His parents death is actually more of a footnote in his history, it drives him but nothing much actually *happened* when they were murdered. It’s always been given that it was just a simple case of *bang bang*, they’re dead, the murderer flees. In fact, despite what Tim Burton’s version said, the murderer was never actually found.
lol sorry for the ramble, to summarise. You’re right. She’s wrong. The bats came from the well, no bats there when his parents were murdered (Crime Alley has many vermin, but only one Bat has ever been there ;)).
Rambling’s warmly welcomed! This is really interesting. I only know the X-Files “inside out” — which is a daring exaggeration. So all other aspects of entertainment are more or less a blur.
The murderer was caught in Batman Begins, too, wasn’t he? At least there was a trial where Bruce spoke up “on behalf of the Wayne family”.
I’m only right in the way that I saw the bats-from-well story in Batman Begins and sister has seen perhaps some of the other movies in the past. If even that.
Yeah but at least this time he wasn’t the Joker This is one of the plots that is open to interpretation, but a lot fo writers like to use it as part of Batman’s modern-day outlook…he’s become this well balanced hero, no longer out for vengeance because of the realisation that he’ll never catch his parents’ killer, but that there are living people who need his protection still.
I wouldn’t really use the old movies as a basis as none of them used much of Batman’s history beyond the very basics. Plus in each movie, one of his protagonists was killed at the end (Joker, Penguin, Two-Face) when the comics refuse to allow them to be killed off, both for the sake of future plotlines, and for the preservation of Batman’s image as a seeker of Justice (Many complex plotlines stemmed from this, such as the death of one of the Robin’s at the hands of a man that Batman could have ‘dealt with’).
The movies were entertaining but have little or nothing to do with the actual timeline of the Batman stories (which have been fairly consistent since Frank Miller’s reboot in the 80s, though Batman Begins helped to revert modern-day Batman back to his early lone vigilante ways).
I stumbled across your blog and this entry caught my eye. First I felt a bit weird, and my initial thoughts were “Is this some kind of a joke, why is this person imitating me?”. Then I read further and realised this isn’t a copy of of my own entry about Batman.
So, I felt kind of obliged to say hi.
Hi In your blog entry you mention Val Kilmer and George Clooney as bad choices for Batman. But what about Michael Keaton? Ick. Batman has to have a good chin because that’s all that we see on his face.
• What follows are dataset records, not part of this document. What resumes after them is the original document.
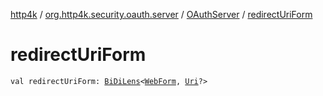 [http4k](../../index.md) / [org.http4k.security.oauth.server](../index.md) / [OAuthServer](index.md) / [redirectUriForm](./redirect-uri-form.md)

# redirectUriForm

`val redirectUriForm: `[`BiDiLens`](../../org.http4k.lens/-bi-di-lens/index.md)`<`[`WebForm`](../../org.http4k.lens/-web-form/index.md)`, `[`Uri`](../../org.http4k.core/-uri/index.md)`?>`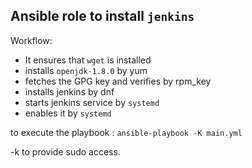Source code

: ## Ansible role to install `jenkins`

Workflow: 
- It ensures that `wget` is installed
- installs `openjdk-1.8.0` by yum
- fetches the GPG key and verifies by rpm_key
- installs jenkins by dnf
- starts jenkins service by `systemd`
- enables it by `systemd`   

to execute the playbook : `ansible-playbook -K main.yml`

-k to provide sudo access.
I haven’t really thought about the subject of chins, Batman’s personality has mattered more. And no, Keaton wasn’t a good choise either, but perhaps the fact that he was in Burton’s movies made me like him more than I would have otherwise. And before Keaton I had only seen Adam West as Batman, so anyone else is an improvement.
And like I wrote in drool!blog, the bad guys are usually much hotter than Batman, so who cares what Batman looks like. Although, Bale really had the right looks…
Oh yeah… personality. I forgot about that.